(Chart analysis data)
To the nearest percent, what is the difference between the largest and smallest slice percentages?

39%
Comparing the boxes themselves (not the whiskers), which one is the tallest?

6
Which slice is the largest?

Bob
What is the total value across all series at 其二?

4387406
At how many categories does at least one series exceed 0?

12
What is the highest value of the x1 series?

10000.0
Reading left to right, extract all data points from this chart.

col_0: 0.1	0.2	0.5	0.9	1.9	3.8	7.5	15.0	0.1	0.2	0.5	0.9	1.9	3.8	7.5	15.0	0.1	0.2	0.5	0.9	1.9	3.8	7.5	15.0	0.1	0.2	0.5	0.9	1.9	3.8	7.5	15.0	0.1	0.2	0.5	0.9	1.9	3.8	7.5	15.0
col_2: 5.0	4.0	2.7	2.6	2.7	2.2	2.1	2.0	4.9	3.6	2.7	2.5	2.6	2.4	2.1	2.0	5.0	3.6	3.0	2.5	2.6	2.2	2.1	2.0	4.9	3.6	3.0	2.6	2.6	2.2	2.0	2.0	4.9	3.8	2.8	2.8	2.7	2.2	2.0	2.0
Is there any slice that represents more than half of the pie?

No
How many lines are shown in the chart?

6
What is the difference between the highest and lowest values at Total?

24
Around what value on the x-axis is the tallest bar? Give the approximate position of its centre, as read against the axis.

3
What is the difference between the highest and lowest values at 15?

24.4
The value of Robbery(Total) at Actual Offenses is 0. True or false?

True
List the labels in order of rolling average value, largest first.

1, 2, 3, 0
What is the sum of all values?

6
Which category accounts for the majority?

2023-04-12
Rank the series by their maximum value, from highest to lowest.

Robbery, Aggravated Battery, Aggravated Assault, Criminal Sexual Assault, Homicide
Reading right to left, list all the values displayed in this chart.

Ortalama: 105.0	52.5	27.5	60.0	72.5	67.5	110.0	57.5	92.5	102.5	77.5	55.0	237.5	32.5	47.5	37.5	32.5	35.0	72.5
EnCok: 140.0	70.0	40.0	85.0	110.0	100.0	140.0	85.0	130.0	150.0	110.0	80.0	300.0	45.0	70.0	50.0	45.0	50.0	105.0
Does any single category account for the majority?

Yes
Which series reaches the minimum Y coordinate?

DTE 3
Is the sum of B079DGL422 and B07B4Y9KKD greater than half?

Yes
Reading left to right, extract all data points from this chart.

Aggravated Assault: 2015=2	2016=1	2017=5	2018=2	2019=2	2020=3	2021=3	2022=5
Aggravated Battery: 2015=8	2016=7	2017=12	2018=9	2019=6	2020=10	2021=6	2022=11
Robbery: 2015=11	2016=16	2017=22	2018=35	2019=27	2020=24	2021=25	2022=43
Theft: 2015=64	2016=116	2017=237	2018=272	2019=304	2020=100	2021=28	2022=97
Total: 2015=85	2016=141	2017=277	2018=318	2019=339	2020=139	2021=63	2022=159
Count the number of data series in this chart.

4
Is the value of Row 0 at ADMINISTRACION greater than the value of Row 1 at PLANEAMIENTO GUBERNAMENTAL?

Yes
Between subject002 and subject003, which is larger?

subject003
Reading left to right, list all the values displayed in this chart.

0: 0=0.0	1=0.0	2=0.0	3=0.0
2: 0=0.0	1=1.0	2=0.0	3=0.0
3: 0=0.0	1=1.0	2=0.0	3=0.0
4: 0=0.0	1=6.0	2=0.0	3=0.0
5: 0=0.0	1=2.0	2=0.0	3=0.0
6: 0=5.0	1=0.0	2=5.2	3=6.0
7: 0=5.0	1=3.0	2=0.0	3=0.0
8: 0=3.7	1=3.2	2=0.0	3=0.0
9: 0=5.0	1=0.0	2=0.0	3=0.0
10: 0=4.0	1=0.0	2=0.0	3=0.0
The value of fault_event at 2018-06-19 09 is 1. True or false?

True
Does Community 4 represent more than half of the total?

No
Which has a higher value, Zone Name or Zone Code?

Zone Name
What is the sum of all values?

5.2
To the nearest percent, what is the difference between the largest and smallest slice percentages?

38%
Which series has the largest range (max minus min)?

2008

Exercise objective:
Please write out the listing above again, substituting "wedge" for every "slice" and leaving everything else unchanged.

Task output:
To the nearest percent, what is the difference between the largest and smallest wedge percentages?

39%
Comparing the boxes themselves (not the whiskers), which one is the tallest?

6
Which wedge is the largest?

Bob
What is the total value across all series at 其二?

4387406
At how many categories does at least one series exceed 0?

12
What is the highest value of the x1 series?

10000.0
Reading left to right, extract all data points from this chart.

col_0: 0.1	0.2	0.5	0.9	1.9	3.8	7.5	15.0	0.1	0.2	0.5	0.9	1.9	3.8	7.5	15.0	0.1	0.2	0.5	0.9	1.9	3.8	7.5	15.0	0.1	0.2	0.5	0.9	1.9	3.8	7.5	15.0	0.1	0.2	0.5	0.9	1.9	3.8	7.5	15.0
col_2: 5.0	4.0	2.7	2.6	2.7	2.2	2.1	2.0	4.9	3.6	2.7	2.5	2.6	2.4	2.1	2.0	5.0	3.6	3.0	2.5	2.6	2.2	2.1	2.0	4.9	3.6	3.0	2.6	2.6	2.2	2.0	2.0	4.9	3.8	2.8	2.8	2.7	2.2	2.0	2.0
Is there any wedge that represents more than half of the pie?

No
How many lines are shown in the chart?

6
What is the difference between the highest and lowest values at Total?

24
Around what value on the x-axis is the tallest bar? Give the approximate position of its centre, as read against the axis.

3
What is the difference between the highest and lowest values at 15?

24.4
The value of Robbery(Total) at Actual Offenses is 0. True or false?

True
List the labels in order of rolling average value, largest first.

1, 2, 3, 0
What is the sum of all values?

6
Which category accounts for the majority?

2023-04-12
Rank the series by their maximum value, from highest to lowest.

Robbery, Aggravated Battery, Aggravated Assault, Criminal Sexual Assault, Homicide
Reading right to left, list all the values displayed in this chart.

Ortalama: 105.0	52.5	27.5	60.0	72.5	67.5	110.0	57.5	92.5	102.5	77.5	55.0	237.5	32.5	47.5	37.5	32.5	35.0	72.5
EnCok: 140.0	70.0	40.0	85.0	110.0	100.0	140.0	85.0	130.0	150.0	110.0	80.0	300.0	45.0	70.0	50.0	45.0	50.0	105.0
Does any single category account for the majority?

Yes
Which series reaches the minimum Y coordinate?

DTE 3
Is the sum of B079DGL422 and B07B4Y9KKD greater than half?

Yes
Reading left to right, extract all data points from this chart.

Aggravated Assault: 2015=2	2016=1	2017=5	2018=2	2019=2	2020=3	2021=3	2022=5
Aggravated Battery: 2015=8	2016=7	2017=12	2018=9	2019=6	2020=10	2021=6	2022=11
Robbery: 2015=11	2016=16	2017=22	2018=35	2019=27	2020=24	2021=25	2022=43
Theft: 2015=64	2016=116	2017=237	2018=272	2019=304	2020=100	2021=28	2022=97
Total: 2015=85	2016=141	2017=277	2018=318	2019=339	2020=139	2021=63	2022=159
Count the number of data series in this chart.

4
Is the value of Row 0 at ADMINISTRACION greater than the value of Row 1 at PLANEAMIENTO GUBERNAMENTAL?

Yes
Between subject002 and subject003, which is larger?

subject003
Reading left to right, list all the values displayed in this chart.

0: 0=0.0	1=0.0	2=0.0	3=0.0
2: 0=0.0	1=1.0	2=0.0	3=0.0
3: 0=0.0	1=1.0	2=0.0	3=0.0
4: 0=0.0	1=6.0	2=0.0	3=0.0
5: 0=0.0	1=2.0	2=0.0	3=0.0
6: 0=5.0	1=0.0	2=5.2	3=6.0
7: 0=5.0	1=3.0	2=0.0	3=0.0
8: 0=3.7	1=3.2	2=0.0	3=0.0
9: 0=5.0	1=0.0	2=0.0	3=0.0
10: 0=4.0	1=0.0	2=0.0	3=0.0
The value of fault_event at 2018-06-19 09 is 1. True or false?

True
Does Community 4 represent more than half of the total?

No
Which has a higher value, Zone Name or Zone Code?

Zone Name
What is the sum of all values?

5.2
To the nearest percent, what is the difference between the largest and smallest wedge percentages?

38%
Which series has the largest range (max minus min)?

2008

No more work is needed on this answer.